Поезд отходил через два часа. Можно было посмотреть еще хоть что-нибудь в городе. Но было так сыро, так промозгло, холодно, что не хотелось ни идти, ни даже ехать на обзорном трамвае. Мы сидели с мамой в довольно уютном ресторанчике с видом на длинную серую улицу и, наконец первый раз за день поев, пили уже третью чашку чая. Я видела цены, но не голодать же нам было до самой Москвы. Поголодаем дома. Билеты мы купили только что, онлайн, два места в пустом купе, можно было надеяться, что за два часа до отхода поезда вагон не заполнится и мы поедем одни. И мама не отдаст шоколад, который я купила нам в поезд, случайным попутчикам.
– Странно как, правда, мам?
– Что ты имеешь в виду? Зря ты так поступила. Он же мой дядя, брат моего отца… Он так похож на папу…
– Но не папа же! – с досадой ответила я. – И что с того, что он похож на твоего папу? Ты видишь в нем своего отца? Напрасно. Это совершенно другой человек.
– Неужели тебе его не жалко?
– Нет!
– Ты не права. Ты смотришь на него как на… Ну, в общем, думаешь о его убеждениях, а я смотрю как на человека. Мне его жалко. Он старый, одинокий. Искал в нас родных людей. А ты поступила как… – Мама закусила губу.
– Если бы ты случайно не забыла в роддоме своего ребенка, – сказала я, – и не взяла вместо него меня, тебе бы сейчас гораздо лучше жилось.
Мама умоляюще посмотрела на меня.
– Сашенька… У меня почему-то совсем нет сил сегодня…
– Потому что мы голодали почти сутки, мам! Ерундой какой-то маялись с этим странным человеком… Пей побольше чаю, сразу лучше станет.
– Не хлебом единым, Сашенька, жив человек… – тихо ответила мама. – Ты жестокая. Не любишь людей. Я всю жизнь учу тебя любить людей, просто любить, и все. А ты разбираешься – кто за правых, кто за левых, кто за красных, кто против… Странно, чем больше я тебя воспитываю, тем меньше ты на меня похожа.
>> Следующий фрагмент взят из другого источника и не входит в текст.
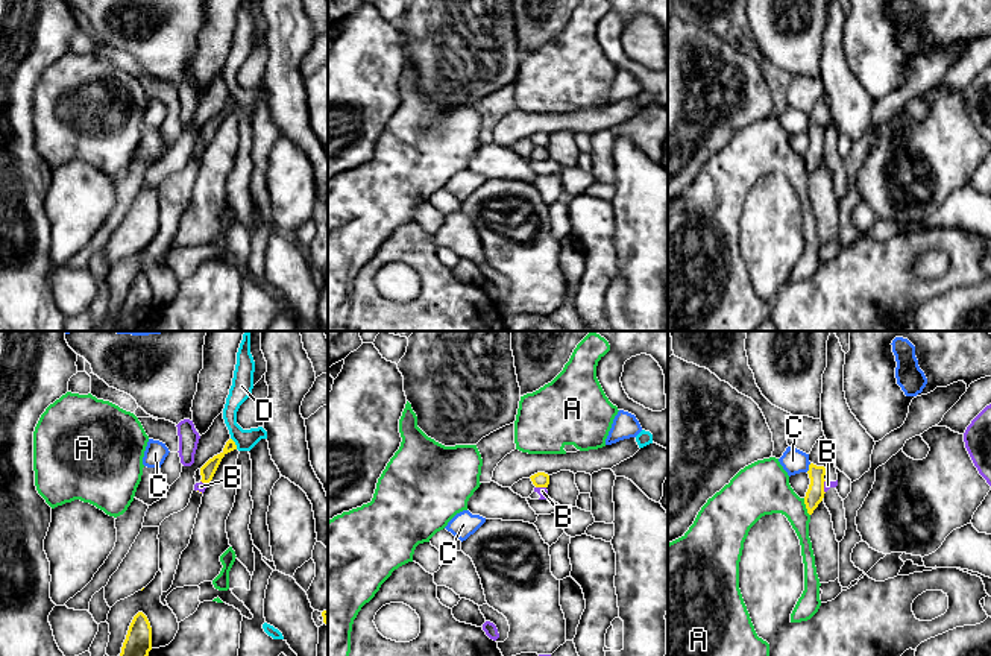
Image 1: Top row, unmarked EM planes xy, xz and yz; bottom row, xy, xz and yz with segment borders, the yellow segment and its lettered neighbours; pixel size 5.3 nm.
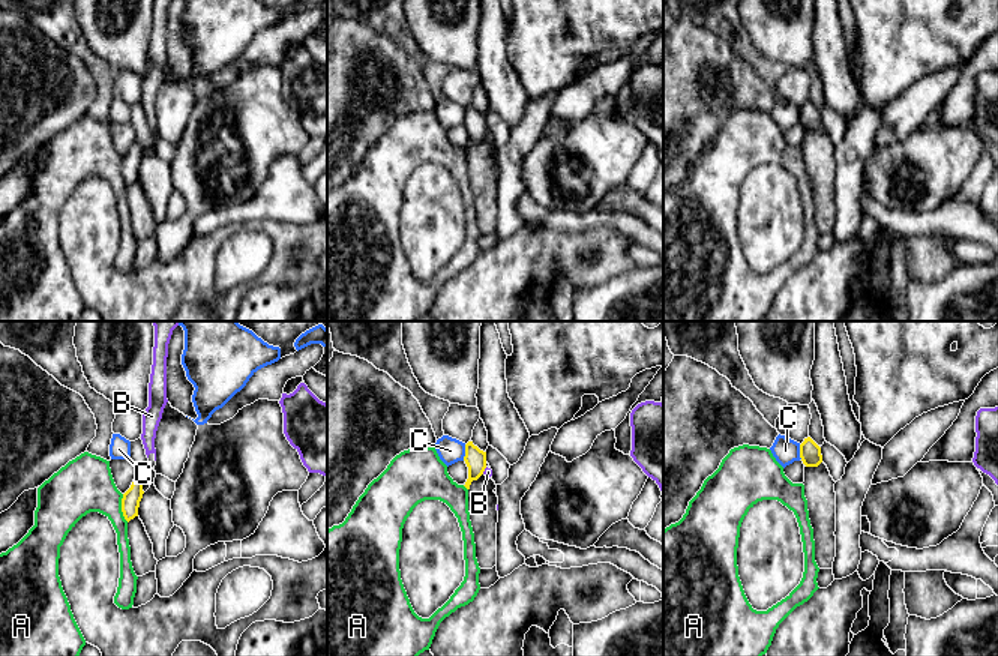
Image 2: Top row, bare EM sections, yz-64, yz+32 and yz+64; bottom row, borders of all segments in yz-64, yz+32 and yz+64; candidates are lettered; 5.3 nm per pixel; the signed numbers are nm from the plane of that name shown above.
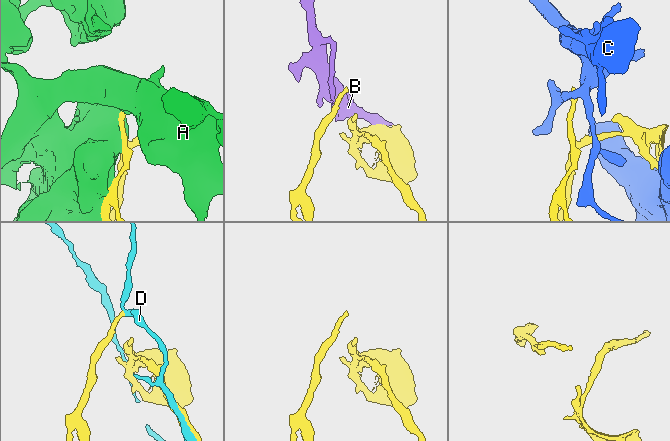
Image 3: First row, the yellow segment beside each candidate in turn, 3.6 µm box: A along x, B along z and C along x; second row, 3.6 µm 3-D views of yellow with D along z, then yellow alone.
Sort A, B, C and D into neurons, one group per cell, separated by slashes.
A / B / C / D

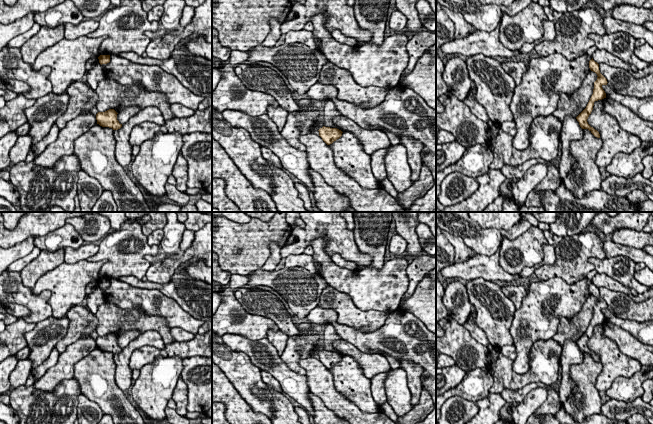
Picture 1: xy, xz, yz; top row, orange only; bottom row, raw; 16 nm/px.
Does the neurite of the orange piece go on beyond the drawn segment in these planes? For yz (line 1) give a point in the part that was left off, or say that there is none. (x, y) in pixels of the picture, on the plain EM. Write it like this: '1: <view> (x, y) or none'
1: none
А ведь маленькая ты была чем-то похожа на меня. И росла не очень быстро, третья с конца в первом классе стояла на физкультуре, помнишь? И добрая была… А потом вдруг – р-раз, выросла и как-то… ожесточилась.
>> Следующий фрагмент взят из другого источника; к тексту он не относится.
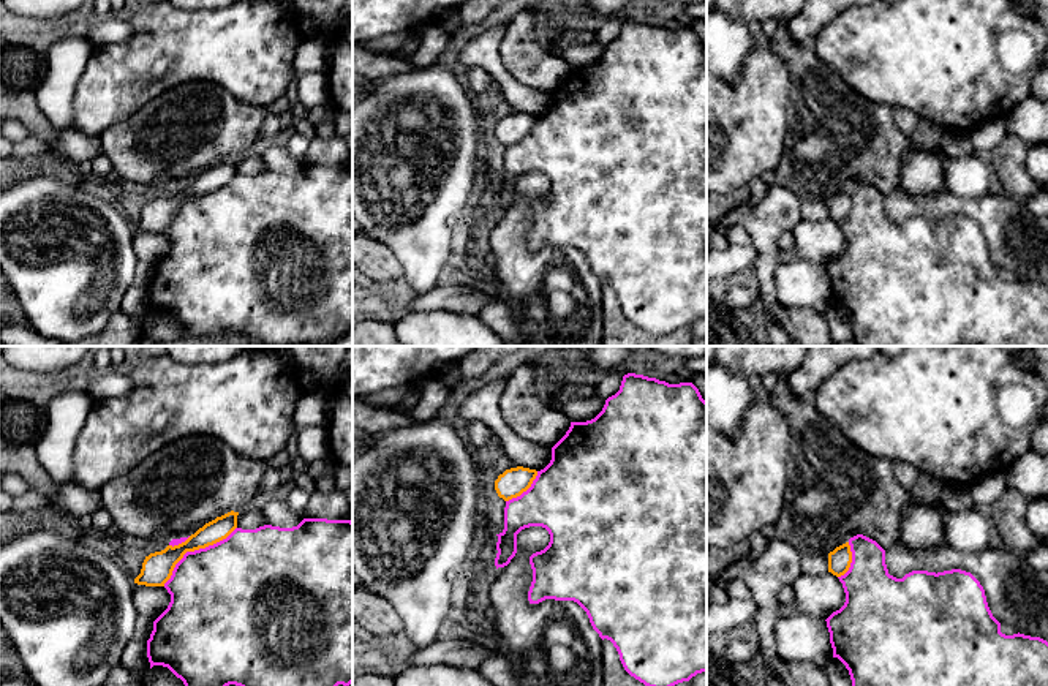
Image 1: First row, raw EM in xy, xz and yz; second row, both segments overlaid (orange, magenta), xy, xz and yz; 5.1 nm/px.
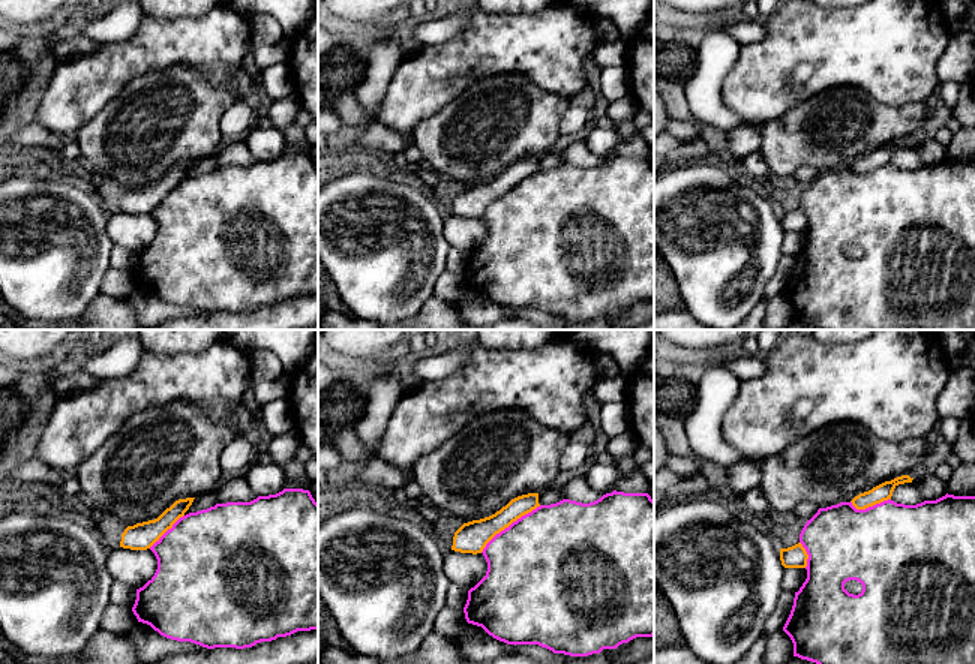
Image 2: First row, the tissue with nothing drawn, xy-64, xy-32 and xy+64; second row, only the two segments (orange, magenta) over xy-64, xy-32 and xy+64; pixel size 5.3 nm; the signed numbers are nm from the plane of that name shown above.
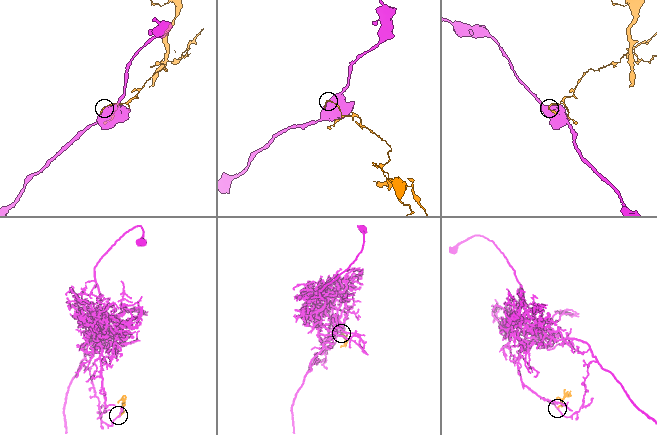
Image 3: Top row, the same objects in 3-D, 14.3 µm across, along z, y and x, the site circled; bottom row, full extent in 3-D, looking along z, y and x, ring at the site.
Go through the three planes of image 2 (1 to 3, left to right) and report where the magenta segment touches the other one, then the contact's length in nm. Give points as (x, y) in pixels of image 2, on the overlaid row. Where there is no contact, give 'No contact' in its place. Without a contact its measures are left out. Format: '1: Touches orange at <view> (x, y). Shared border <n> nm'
1: Touches orange at xy-64 (165, 531). Shared border 260 nm
2: Touches orange at xy-32 (509, 525). Shared border 420 nm
3: Touches orange at xy+64 (870, 505). Shared border 220 nm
– Называй это так, если хочешь, – ответила я. – А воспитание имеет волновую природу. Поэтому результат непредсказуем. Слова – это только часть, надводная. Основное воспитание происходит по-другому, не словами. Я читала…
– Я, наверно, знаешь, Сашенька… – Мама не слушала меня. Я видела, что она колебалась, несколько раз быстро взглянула на меня, потом отвела глаза. – Я все же к дяде вернусь. Еще до поезда есть время.
– А мне где быть, мам?
– Здесь посиди… Или на вокзал иди. Тут же близко. Заблудиться невозможно. А я извинюсь, что так вышло. Одно дело я в глаза ему посмотрю, а другое – писать потом… Не по-человечески это…
– Мне кажется, мам, забыть надо дядю этого, и все. Зря ты даже его родственником считаешь. Отдай ему его бумажки. Не будем мы его квартирой заниматься. Где серпы из красных стен торчат. А если в следующий раз ему еще какой-то сон приснится? И ты снова к нему поедешь?
– Надо будет, поеду, – твердо сказала мама. – У меня родственников больше не осталось.
– Я только… – негромко сказала я. – Но я не в счет.
– Если человек ошибся когда-то, он всегда может исправить свою ошибку, – упрямо договорила мама.
– Как? Как исправить, мам? Ну, допустим, никто уже не помнит, что он там говорил на радио. Никому это давно не интересно. А книги? Он будет бегать по всем книжным магазинам Европы и собирать свои книги и жечь их? Тем более я не заметила, что он как-то раскаивается.
– Убегать не надо было, вот и заметила бы.